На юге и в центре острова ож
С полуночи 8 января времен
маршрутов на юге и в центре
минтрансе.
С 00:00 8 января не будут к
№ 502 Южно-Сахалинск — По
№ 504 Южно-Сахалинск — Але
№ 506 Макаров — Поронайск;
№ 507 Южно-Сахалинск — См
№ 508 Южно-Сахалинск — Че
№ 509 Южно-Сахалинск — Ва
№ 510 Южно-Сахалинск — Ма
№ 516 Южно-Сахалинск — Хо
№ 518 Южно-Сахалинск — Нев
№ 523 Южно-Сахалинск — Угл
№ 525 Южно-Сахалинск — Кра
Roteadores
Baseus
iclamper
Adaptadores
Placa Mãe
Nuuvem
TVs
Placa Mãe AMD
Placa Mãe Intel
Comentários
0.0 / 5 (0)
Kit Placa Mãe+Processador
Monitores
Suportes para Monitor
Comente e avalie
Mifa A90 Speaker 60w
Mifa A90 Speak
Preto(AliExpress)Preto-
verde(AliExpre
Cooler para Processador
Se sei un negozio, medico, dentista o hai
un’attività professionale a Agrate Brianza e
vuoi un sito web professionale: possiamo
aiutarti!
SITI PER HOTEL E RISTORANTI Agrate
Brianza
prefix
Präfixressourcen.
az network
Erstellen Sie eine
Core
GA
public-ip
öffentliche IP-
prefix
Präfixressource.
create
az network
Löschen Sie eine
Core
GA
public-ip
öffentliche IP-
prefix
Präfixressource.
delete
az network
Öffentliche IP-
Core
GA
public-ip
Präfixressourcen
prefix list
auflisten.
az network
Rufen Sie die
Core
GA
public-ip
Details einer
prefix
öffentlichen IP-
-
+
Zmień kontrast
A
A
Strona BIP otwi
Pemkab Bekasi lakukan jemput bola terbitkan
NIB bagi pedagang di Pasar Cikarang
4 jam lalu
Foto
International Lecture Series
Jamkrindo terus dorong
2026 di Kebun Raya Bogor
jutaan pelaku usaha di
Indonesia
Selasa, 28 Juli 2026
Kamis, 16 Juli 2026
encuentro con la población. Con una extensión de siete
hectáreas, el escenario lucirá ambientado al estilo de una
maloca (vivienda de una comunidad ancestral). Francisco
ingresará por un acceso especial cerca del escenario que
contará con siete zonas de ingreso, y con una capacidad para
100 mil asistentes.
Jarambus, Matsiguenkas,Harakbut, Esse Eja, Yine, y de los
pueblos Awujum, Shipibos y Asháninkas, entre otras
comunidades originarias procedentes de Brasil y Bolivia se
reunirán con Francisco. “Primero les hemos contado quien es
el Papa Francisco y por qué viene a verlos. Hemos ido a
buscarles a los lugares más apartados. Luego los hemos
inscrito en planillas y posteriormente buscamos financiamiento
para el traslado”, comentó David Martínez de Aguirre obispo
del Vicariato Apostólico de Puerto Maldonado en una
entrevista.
----------------------------------------
→ **Directive**
Show each line from the rows above that contains the word "siete".

→ **Solution to this exercise**
encuentro con la población. Con una extensión de siete
contará con siete zonas de ingreso, y con una capacidad para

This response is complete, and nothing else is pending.